It would be “absolute folly” to move ahead with the National Maternity Hospital plan without seeing the full agreement made with the Vatican.
That’s according to the former master of the National Maternity Hospital Dr Peter Boylan who is due to address the Oireachtas Health Committee on the matter later.
On Newstalk Breakfast this morning, he said the current plan asks us to trust that the Vatican has agreed to facilitate a hospital that will perform procedures directly contrary to Catholic teaching.
Dr Boylan said such an agreement would be “absolutely unique in the history of the Church and in the world”.
“The Vatican gave permission to the Sisters of Charity to transfer their share in St Vincent’s Holdings; however’ that permission was conditional,” he said.
“We haven’t seen any of the correspondence between Dublin, the sisters, the Vatican and the archbishops – so we need to see all those papers.”
Clinical independence
He noted that his sole objective is to “promote women’s reproductive health and their rights”.
“What I am trying to do is achieve proper independence and proper colocation for the National Maternity Hospital,” he said.
“I fully support the move but not in its current iteration; it is fraught with risk for all sorts of reasons.
“We haven’t seen the communications between Dublin and the Vatican and we need to see those. We’ve seen a whole slew of other documents but the most important ones we have not seen and we need to see those.
“It is absolute folly for the Government to proceed with this without seeing those documents between Dublin and the Vatican.”
Letters
Dr Boylan said that if the Church agrees to release the correspondence and it shows his concerns are unfounded, he will support the move.
“We are being asked to believe that the Vatican has approved the creation of a company which will facilitate the building of a hospital in which procedures directly contrary to Catholic teaching will take place,” he said.
“That would be absolutely unique in the history of the Church and in the world. There isn’t another place anywhere in the world where that has taken place, so it is a bit of a stretch of credulity to ask us to believe that – for the women of Ireland to believe that.

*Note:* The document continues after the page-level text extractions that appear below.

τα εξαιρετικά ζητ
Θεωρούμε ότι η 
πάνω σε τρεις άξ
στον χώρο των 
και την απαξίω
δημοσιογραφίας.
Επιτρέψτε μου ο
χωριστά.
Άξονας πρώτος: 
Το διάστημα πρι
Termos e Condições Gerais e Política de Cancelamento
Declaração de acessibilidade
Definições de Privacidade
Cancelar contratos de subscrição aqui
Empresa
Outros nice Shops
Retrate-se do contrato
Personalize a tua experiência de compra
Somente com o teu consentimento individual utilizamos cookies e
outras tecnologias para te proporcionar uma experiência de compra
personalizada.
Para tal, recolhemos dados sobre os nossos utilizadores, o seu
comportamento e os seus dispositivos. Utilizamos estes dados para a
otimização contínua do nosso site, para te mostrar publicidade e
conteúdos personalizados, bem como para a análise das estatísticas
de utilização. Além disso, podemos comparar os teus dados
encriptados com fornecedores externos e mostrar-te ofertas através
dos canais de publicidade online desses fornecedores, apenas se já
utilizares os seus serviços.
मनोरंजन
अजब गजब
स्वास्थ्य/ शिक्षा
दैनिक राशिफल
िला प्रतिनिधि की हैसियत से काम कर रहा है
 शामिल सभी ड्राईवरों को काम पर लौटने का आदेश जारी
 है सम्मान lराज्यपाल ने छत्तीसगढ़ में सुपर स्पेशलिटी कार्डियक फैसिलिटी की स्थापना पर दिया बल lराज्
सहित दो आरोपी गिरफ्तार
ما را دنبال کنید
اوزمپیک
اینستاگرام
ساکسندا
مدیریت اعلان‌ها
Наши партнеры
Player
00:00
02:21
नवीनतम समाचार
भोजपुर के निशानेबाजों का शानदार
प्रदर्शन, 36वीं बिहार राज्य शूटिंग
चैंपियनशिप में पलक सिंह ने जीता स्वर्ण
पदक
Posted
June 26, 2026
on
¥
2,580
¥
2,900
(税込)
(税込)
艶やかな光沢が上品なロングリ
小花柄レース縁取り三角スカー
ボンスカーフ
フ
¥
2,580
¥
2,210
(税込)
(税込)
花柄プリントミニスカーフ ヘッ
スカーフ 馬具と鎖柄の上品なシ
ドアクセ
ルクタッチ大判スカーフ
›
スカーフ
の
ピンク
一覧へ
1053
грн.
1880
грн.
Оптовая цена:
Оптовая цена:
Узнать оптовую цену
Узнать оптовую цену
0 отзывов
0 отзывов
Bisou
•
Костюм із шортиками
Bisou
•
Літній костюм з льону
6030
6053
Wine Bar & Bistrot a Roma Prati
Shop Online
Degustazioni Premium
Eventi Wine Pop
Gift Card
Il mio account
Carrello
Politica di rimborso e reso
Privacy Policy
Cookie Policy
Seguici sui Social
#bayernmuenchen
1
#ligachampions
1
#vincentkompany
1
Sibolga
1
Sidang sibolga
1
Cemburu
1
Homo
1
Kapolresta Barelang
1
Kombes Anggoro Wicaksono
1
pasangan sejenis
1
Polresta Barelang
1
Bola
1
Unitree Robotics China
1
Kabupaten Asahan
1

“Are we to trust the Vatican that they have agreed to the building of a hospital in which procedures contrary to Catholic teaching are going to take place?”
Trust
He noted that there is “not a great history of trust” between the Vatican and the people of Ireland and warned that we must be “very careful before we walk into this blindfolded”.
On The Hard Shoulder last night, Alice Murphy, Legal Advisor to the National Maternity Hospital in Holles Street set out the case for the plan – insisting she believes it is legally sound.